▶ [ASSIGNMENT] Return each line of the material below that contains the word "above", copying each line in full.

▶ [GIVEN INFORMATION]
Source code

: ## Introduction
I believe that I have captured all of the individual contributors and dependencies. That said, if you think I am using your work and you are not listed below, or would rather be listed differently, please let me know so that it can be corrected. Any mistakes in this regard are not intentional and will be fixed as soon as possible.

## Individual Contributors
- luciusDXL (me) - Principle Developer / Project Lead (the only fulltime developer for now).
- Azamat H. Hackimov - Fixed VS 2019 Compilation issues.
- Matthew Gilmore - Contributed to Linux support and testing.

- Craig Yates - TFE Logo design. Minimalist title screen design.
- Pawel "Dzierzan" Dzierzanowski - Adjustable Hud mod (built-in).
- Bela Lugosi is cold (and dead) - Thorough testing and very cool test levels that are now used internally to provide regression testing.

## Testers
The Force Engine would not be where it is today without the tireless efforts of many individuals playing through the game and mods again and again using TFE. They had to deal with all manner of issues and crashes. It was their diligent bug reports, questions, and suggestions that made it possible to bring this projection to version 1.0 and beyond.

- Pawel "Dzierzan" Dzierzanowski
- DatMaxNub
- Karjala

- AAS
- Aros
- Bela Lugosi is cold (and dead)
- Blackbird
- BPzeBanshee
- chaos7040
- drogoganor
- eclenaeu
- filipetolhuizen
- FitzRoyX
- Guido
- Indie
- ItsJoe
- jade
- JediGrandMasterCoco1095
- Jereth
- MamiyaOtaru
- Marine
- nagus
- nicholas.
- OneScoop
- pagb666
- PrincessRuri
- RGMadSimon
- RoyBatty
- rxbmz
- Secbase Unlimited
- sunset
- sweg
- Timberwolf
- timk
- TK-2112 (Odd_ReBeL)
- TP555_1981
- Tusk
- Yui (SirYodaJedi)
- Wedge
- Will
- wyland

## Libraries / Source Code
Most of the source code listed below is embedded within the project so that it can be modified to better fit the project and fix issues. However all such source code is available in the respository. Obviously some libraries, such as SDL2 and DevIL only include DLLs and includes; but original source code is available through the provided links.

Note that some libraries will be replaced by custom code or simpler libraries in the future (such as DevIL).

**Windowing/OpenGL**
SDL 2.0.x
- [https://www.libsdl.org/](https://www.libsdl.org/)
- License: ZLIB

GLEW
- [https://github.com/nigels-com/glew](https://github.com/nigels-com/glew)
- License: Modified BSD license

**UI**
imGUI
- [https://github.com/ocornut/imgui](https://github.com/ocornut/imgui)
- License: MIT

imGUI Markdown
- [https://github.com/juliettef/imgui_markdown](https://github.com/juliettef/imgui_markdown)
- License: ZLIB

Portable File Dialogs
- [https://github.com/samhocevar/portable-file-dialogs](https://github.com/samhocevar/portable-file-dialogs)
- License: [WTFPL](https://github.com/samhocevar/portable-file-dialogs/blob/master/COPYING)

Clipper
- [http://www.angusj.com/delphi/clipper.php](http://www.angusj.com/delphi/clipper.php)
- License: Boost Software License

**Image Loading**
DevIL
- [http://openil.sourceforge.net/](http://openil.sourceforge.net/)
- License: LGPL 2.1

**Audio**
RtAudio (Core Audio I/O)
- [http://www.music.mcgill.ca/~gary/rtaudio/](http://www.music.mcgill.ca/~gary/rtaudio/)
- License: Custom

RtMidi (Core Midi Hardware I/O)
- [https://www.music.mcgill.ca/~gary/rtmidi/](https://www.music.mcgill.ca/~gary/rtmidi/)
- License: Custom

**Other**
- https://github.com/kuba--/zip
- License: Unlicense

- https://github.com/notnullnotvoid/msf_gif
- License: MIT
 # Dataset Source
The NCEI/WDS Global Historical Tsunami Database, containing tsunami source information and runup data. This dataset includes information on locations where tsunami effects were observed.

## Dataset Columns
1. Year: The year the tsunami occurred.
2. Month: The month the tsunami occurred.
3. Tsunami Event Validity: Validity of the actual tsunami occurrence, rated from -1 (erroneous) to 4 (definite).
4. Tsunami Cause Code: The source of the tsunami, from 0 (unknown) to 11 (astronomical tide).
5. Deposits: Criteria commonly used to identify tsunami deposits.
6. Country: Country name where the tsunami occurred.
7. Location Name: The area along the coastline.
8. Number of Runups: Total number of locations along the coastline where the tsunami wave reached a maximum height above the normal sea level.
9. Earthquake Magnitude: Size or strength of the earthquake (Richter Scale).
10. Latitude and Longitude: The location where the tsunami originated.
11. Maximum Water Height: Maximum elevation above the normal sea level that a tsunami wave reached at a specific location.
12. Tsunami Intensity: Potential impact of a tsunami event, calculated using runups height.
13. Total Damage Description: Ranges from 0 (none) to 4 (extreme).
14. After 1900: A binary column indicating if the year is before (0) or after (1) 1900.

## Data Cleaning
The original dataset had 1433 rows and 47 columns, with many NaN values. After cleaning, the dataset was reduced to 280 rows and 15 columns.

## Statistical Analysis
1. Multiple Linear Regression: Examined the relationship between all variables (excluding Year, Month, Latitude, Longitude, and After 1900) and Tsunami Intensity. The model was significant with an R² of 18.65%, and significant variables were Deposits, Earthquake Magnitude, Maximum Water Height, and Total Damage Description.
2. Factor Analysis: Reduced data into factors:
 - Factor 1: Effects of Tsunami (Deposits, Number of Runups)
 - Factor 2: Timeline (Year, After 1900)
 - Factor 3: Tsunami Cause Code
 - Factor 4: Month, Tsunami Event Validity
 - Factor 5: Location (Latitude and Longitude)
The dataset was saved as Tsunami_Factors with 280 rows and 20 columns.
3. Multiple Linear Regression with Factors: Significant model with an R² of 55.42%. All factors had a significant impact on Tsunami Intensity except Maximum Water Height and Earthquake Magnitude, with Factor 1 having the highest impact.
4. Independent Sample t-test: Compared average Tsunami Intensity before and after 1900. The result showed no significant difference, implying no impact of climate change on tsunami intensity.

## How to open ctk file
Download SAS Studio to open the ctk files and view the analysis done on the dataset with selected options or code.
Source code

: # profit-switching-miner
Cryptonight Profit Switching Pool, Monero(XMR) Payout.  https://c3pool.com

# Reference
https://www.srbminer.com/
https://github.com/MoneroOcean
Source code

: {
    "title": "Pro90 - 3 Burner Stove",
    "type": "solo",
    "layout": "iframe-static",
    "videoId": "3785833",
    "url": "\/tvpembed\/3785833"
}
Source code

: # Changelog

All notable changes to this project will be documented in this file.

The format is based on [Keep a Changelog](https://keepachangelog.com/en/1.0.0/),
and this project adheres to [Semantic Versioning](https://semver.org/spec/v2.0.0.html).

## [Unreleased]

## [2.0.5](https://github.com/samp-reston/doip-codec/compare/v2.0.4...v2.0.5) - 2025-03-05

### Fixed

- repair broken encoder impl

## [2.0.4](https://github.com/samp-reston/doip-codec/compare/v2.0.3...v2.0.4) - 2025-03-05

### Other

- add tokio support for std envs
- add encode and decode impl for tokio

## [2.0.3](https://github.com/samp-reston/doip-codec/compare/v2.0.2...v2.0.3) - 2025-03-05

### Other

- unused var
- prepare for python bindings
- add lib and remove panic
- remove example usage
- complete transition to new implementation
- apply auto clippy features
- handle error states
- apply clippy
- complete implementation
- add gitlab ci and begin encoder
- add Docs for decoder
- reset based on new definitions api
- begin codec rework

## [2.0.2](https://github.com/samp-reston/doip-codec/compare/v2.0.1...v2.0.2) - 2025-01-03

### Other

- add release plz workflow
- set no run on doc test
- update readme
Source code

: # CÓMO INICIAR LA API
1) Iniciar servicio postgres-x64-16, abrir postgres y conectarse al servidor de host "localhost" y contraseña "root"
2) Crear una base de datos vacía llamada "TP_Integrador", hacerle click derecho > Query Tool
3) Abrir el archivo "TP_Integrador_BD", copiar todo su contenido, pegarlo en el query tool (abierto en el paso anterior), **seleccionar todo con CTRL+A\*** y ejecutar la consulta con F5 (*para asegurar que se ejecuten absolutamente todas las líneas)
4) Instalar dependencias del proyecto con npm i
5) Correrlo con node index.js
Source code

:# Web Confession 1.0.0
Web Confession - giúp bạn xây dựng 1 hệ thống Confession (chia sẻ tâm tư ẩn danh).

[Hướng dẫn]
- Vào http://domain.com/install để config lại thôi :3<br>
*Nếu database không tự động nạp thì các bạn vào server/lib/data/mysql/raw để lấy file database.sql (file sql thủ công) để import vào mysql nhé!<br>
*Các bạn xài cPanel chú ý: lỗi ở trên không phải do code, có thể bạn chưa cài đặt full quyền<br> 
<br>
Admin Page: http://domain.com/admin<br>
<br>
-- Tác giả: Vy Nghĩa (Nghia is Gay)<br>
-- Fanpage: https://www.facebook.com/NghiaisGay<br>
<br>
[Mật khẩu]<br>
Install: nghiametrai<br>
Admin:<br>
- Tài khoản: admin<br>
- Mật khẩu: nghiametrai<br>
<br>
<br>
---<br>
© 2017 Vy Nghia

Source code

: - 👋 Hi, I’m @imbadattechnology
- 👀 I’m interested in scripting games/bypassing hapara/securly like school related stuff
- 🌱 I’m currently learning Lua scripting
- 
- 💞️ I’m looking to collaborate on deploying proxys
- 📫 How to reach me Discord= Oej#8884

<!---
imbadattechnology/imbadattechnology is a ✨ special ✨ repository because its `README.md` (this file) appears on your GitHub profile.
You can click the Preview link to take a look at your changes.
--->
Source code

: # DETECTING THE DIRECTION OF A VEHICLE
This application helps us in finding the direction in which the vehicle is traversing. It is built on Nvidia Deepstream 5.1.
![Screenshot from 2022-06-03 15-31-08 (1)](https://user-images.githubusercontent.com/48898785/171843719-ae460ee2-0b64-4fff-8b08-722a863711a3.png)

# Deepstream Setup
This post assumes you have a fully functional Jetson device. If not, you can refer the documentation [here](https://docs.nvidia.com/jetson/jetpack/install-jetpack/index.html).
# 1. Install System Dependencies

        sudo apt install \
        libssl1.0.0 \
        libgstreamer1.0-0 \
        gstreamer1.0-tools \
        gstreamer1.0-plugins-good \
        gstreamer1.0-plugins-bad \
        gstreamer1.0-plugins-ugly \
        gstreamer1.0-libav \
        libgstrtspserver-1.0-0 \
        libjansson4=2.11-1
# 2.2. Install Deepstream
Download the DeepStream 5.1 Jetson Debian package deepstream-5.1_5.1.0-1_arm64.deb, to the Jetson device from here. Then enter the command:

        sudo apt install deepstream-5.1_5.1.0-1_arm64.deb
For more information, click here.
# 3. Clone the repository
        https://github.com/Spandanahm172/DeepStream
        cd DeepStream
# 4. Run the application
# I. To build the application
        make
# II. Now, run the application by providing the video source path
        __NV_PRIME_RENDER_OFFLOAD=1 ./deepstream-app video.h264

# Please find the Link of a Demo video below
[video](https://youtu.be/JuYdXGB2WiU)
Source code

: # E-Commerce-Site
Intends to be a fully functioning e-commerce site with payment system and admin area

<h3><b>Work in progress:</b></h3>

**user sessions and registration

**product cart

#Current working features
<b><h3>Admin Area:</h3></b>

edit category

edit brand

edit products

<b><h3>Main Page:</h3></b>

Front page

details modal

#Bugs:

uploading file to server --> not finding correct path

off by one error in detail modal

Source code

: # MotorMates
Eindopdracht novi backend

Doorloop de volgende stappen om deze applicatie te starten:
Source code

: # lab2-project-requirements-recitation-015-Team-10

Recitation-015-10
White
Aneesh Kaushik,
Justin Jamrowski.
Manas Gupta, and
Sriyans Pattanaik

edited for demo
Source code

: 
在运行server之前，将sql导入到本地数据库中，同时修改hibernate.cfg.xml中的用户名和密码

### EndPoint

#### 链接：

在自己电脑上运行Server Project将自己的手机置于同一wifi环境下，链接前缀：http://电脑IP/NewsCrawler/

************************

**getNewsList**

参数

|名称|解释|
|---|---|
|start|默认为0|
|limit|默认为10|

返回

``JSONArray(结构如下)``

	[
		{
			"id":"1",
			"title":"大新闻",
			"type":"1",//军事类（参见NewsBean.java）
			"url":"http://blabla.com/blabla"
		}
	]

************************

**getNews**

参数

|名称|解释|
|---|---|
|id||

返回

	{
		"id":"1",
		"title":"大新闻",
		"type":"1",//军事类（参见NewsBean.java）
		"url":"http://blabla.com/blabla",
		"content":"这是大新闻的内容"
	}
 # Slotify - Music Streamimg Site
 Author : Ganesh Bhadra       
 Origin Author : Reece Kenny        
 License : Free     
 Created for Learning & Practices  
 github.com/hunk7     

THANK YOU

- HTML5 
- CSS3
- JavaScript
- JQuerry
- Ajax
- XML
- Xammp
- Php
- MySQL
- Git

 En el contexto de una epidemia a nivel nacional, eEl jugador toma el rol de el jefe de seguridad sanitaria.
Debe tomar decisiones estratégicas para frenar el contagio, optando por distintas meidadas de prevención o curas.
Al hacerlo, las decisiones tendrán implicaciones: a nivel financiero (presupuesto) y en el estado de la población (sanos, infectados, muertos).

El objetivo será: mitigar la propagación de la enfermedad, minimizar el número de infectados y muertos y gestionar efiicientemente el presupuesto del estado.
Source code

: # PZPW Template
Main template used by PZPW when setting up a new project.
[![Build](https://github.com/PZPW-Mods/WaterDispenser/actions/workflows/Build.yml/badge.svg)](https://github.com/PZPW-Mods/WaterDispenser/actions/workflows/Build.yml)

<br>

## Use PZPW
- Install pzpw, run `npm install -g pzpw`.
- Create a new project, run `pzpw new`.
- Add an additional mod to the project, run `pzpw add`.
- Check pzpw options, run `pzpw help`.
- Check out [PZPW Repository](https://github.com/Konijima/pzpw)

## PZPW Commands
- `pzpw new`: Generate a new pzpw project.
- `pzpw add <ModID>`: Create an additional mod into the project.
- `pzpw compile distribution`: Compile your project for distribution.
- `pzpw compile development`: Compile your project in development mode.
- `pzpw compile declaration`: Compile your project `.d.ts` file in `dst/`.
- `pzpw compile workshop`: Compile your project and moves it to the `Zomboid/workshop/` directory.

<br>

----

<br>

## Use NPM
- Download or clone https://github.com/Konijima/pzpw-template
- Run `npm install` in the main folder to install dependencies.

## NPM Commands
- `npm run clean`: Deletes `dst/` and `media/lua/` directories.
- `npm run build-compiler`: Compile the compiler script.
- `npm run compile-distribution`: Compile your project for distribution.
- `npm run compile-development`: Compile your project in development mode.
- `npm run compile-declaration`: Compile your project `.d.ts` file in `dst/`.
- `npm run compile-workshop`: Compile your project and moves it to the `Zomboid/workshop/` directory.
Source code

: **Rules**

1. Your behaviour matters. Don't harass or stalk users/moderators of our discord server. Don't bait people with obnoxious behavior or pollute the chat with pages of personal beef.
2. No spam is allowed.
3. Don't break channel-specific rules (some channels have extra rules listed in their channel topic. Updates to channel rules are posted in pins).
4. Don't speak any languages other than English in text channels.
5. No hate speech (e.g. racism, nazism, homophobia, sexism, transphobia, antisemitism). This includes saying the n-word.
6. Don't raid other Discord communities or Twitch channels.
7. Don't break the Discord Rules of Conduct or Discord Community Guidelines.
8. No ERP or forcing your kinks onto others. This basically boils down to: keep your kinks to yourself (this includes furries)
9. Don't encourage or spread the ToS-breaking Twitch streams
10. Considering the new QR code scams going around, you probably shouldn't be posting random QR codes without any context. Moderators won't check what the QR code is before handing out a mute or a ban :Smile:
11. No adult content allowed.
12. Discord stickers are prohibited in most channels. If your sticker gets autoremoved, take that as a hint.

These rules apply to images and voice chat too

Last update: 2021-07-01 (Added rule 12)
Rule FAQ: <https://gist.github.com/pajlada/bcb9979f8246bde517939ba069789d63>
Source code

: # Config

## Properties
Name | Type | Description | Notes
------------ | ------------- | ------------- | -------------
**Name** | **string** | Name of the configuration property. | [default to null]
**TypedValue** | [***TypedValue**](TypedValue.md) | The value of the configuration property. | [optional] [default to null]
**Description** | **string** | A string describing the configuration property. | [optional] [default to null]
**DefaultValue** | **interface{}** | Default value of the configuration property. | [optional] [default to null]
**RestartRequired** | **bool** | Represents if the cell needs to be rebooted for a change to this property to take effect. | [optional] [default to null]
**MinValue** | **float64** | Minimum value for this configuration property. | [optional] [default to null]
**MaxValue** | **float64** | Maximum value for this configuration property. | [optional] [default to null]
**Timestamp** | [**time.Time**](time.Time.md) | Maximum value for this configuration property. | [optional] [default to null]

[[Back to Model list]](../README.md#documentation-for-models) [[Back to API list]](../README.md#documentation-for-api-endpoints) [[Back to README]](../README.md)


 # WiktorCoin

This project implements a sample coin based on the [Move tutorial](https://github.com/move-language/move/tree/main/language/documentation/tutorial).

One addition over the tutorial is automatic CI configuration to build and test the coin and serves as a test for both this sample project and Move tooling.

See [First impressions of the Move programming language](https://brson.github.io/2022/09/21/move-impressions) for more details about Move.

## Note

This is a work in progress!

▶ [RESPONSE FOR THIS EXERCISE]
8. Number of Runups: Total number of locations along the coastline where the tsunami wave reached a maximum height above the normal sea level.
11. Maximum Water Height: Maximum elevation above the normal sea level that a tsunami wave reached at a specific location.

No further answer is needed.